Quoted passage —
►
Indeed, I am dealing with addition/subtraction/multiplication/division and
exp/log with extremely large numbers or numbers for which huge precision
needs to be preserved using GMP/MPFR. I need to identify which portion of
the code in GMP/MPFR, if I rewrite using Assembly language and focusing on
optimization, will lead me to the most performance gain. I really need a
TREMENDOUS speed up.

You questioned that why I dodged optimization on the algorithm level. Here
is the reason. I am dealing just one expression(complicated), but with one
expression, my task is to implement it and to squeeze as much performance as
possible. I don't see how I can optimize from the algorithm level, other
than the vectorization which I've already used in Matlab.

The whole expression is kind of straighforward, so I provide it below, using
Matlab to make it easy to demonstrate. I attach my program below. As you can
see, it involves addition/subtraction/multiplication/division and exp/log
with extremely large numbers or numbers for which huge precision needs to be
preserved. The range of k and n in the program can be hundreds. That's to
say we are dealing with numbers of the order of gamma(hundreds), due to the
binomial numbers used. I've used Matlab's symbolic computation. All the
variables, except n, are not integers or rationals.

I've used Matlab's vectorized computation to achieve faster speed. But
still, it's slow, because of the symbolic computations. However, we have to
maintain super high precisions -- we did a test, if we change some variables
from symbolic to double floating point, then we are in huge trouble, the
result is way off. For this reason, the variables we send in to this
function are all in symbolic form. The large binomial coefficients are
obtained using Maple's binomial function.

I have converted this program into GMP/MPFR and I've found some performance
gain. But still the speed is far from our demand. There two troublesome
issues: (1) we have to manually set the number of precision bits by ourself
for each set of parameters. As you can see there are many parameters
involved. Their different combination requires different number of precision
bits in order to get the correct results. If we are doing conservative, we
set the number of precision bits to be 10240 to guarantee the correct
results for "almost all" parameter sets. Then it is extremely slow. (2) We
have to optimize the code and make it faster by a speedup of hundreds to
thousands times.
◄
Excerpted records —
►
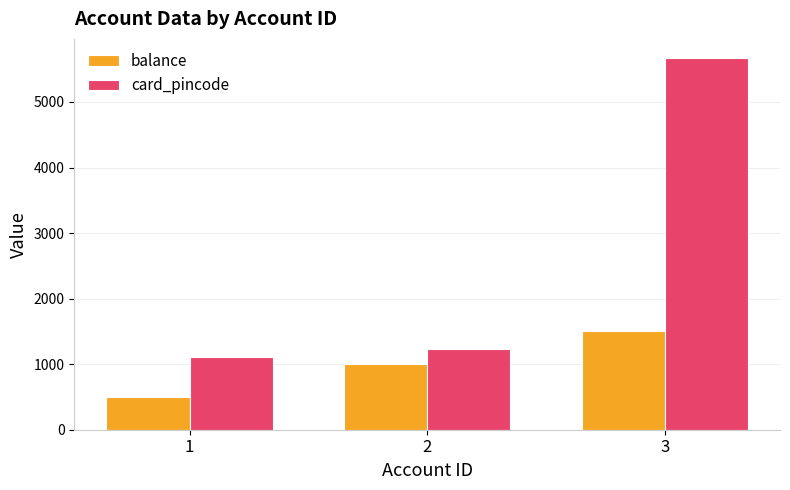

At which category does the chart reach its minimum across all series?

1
◄
►
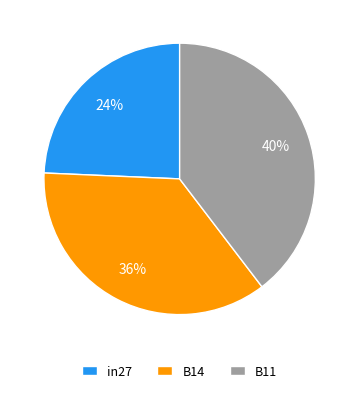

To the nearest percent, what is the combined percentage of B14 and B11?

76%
◄
►
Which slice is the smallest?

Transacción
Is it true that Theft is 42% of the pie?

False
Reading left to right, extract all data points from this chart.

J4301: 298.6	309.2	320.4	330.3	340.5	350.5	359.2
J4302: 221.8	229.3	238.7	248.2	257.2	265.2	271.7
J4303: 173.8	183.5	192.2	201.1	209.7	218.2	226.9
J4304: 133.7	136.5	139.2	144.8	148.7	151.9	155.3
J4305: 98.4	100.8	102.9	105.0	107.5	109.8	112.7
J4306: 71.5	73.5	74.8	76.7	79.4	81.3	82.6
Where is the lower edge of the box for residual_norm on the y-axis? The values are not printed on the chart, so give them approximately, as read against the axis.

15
◄
Exercise instructions —
[a] Please reproduce the GMP/MPFR speed post word for word, between "The whole expression" and "integers or rationals.", inclusive.
[b] Answer these from the GMP/MPFR speed post:
(i) To what number of precision bits is the setting raised when being conservative?
(ii) Whose binomial function supplies the large binomial coefficients?
(iii) By what factor must the code be made faster?
[c] List every mathematical operation that the GMP/MPFR speed post says the expression involves.
Rely only on the GMP/MPFR speed post for these answers, not on the records.

Outputs by task —
[a]
The whole expression is kind of straighforward, so I provide it below, using
Matlab to make it easy to demonstrate. I attach my program below. As you can
see, it involves addition/subtraction/multiplication/division and exp/log
with extremely large numbers or numbers for which huge precision needs to be
preserved. The range of k and n in the program can be hundreds. That's to
say we are dealing with numbers of the order of gamma(hundreds), due to the
binomial numbers used. I've used Matlab's symbolic computation. All the
variables, except n, are not integers or rationals.

[b]
(i) 10240
(ii) Maple's
(iii) Hundreds to thousands of times

[c] Addition, subtraction, multiplication, division, exp, log